2.3.    Oral contraceptives


- There is no proven advantage or disadvantage in altitude acclimatization when oral contraceptives (OCPs) are used.

- The theoretical risk of oral contraceptives (with the exception of progesterone only) is thrombosis with prolonged exposure to high altitude, in combination with polycythemia, dehydration and cold. Very few incidents have actually been reported. The risk is lower with second-generation oral contraceptives (compared with first- or third-generation), which are recommended as the first choice at high altitude but with
these these tablets in a small dose the following two risks should be considered:
- It may be difficult to maintain an accurate schedule during an expedition and compromise contraceptive effectiveness.
- Efficacy may also be compromised during and 7 days after the use of some antibiotics, especially broad-spectrum penicillins and tetracyclines.

2.4.    Iron


- Latent iron deficiency can hinder acclimatisation at very high altitudes.
   A dose of ferritin may be useful before the expedition as a supplement.

3.     Pregnant women
3.1.    Risks of travelling to distant and exotic countries


- Distance from medical/obstetric care
- Infectious diseases can be more severe during pregnancy: especially diarrhoea, malaria, hepatitis E.
- Some drugs that are useful for prevention or treatment are contraindicated during pregnancy: most antimalarials, quinolones, sulfonamides, etc.

3.2.    Hypoxia risk


Most studies refer to women living permanently at high altitude. For pregnant women living normally at low altitude, very few studies have been done during heavy exposure (hours) at moderate altitude, with or without exercise, and no known study has been conducted during prolonged exposure (days to weeks). So most recommendations can only be based on extrapolations.

3.2.1. Physiological consequences of altitude exposure:


- The immediate increase in maternal ventilation and cardiac output (with increased uterine artery and placental blood flow) preserves, at best, oxygen delivery to the fetus.

- The incidence of OPD (acute mountain sickness) is not different during pregnancy [3]. Acetazolamide use is contraindicated during the first trimester (risk of teratogenicity) and after 36 weeks of gestation (risk of severe neonatal jaundice).

- Adequate hydration due to hyperventilation (altitude + pregnancy) is recommended as the dry environment, at high altitude, will increase hydration requirements.

3.2.2.  First half of pregnancy:


- There is little risk with high altitude exposure.

- A higher incidence of miscarriage in the first trimester has been suggested but not proven.

- Recommendation:

- Women who have difficulty becoming pregnant/or are at higher risk of miscarriage should avoid high altitude.

3.2.3.  Second half of pregnancy


- Potential high risk to mother and fetus, depending on individual factors, altitude and physical activity.

- Short stay without exercise (a few hours to a few days)

- Apparently very low risk in normal pregnancy up to 2500 m, but no data available.

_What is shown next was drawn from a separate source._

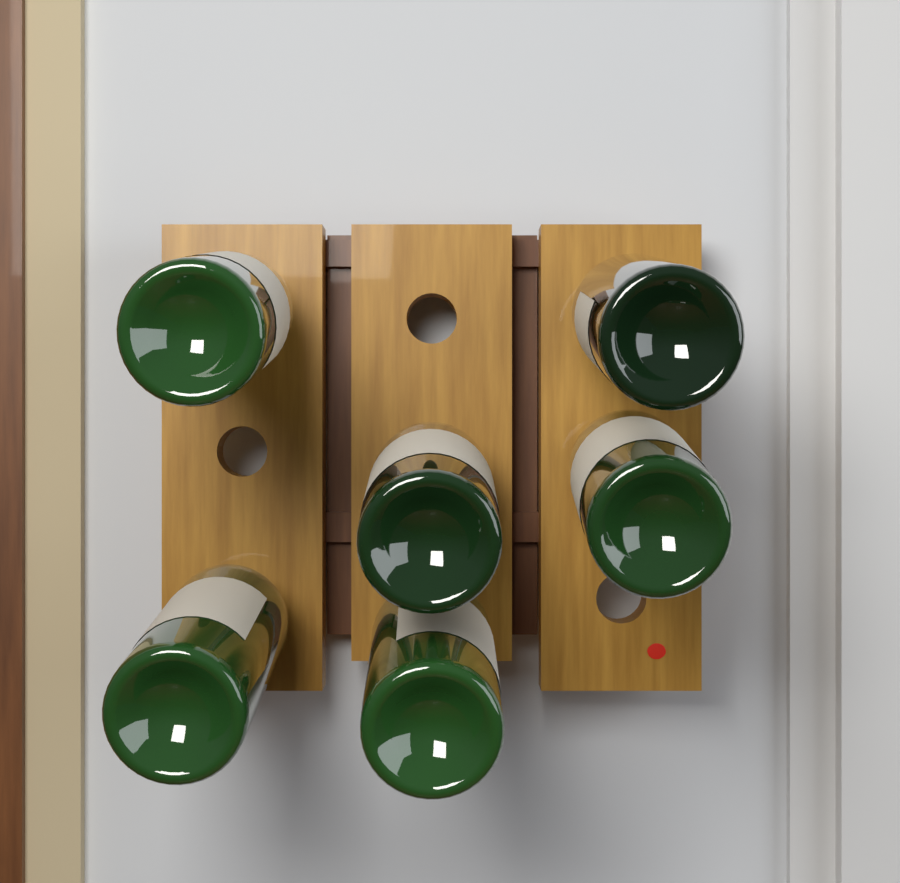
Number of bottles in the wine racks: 6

- Altitude is not recommended for women with risk factors (see below), even for short stays.

- Long stays without exercise (weeks to months), above 2500 m
- Mother: higher incidence of hypertension, pre-eclampsia, placental abruption [4].

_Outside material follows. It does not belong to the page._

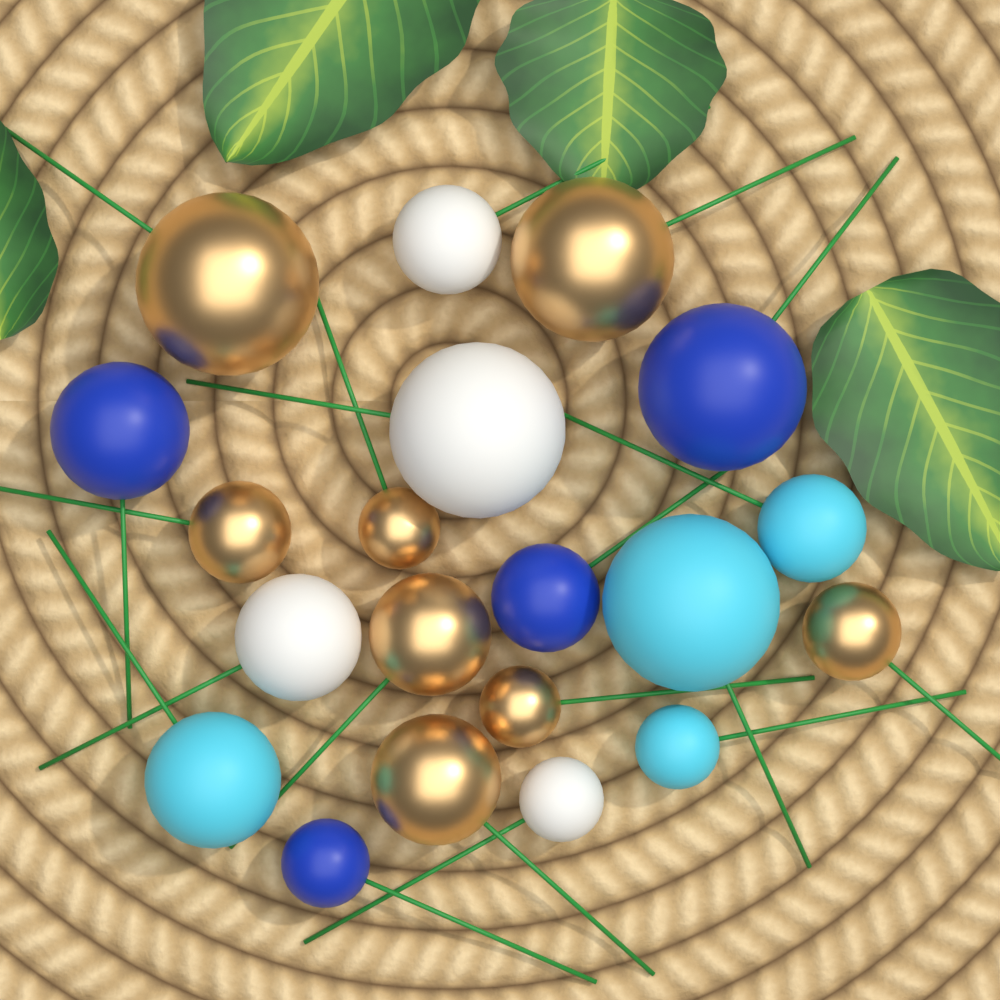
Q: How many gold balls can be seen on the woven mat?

- Fetus: intrauterine growth retardation during 3rd trimester and low birth weight [5].

- Recommendation: careful clinical and echo-Doppler surveillance after the 20th week of gestation.

- Exertion: competition for blood supply between skeletal muscles and placenta.

     - Risk of fetal hypoxia or preterm delivery [6].
     - Recommendations:

- 3-4 days of acclimatization before exertion above 2500 m.
- Wait for full acclimatization (2 weeks) before heavy loads and avoid heavy loads at higher altitudes.

3.2.4 Contraindications to altitude during pregnancy (after the 20th week) [7]


- Chronic or pregnancy-induced hypertension.

- Abnormal placental function (ultrasound diagnosis).

- Intrauterine growth retardation.

- Maternal heart or lung disease.

- Anaemia.

- Smoking in combination with exertion is a high risk factor and may be contraindicated.

3.2.5 Risk of trauma


Beware of changes in centre of gravity and joint laxity during pregnancy predisposing to falls and trauma, with potential risk of placental abruption (e.g. during skiing). Take care to adjust the climbing seat well.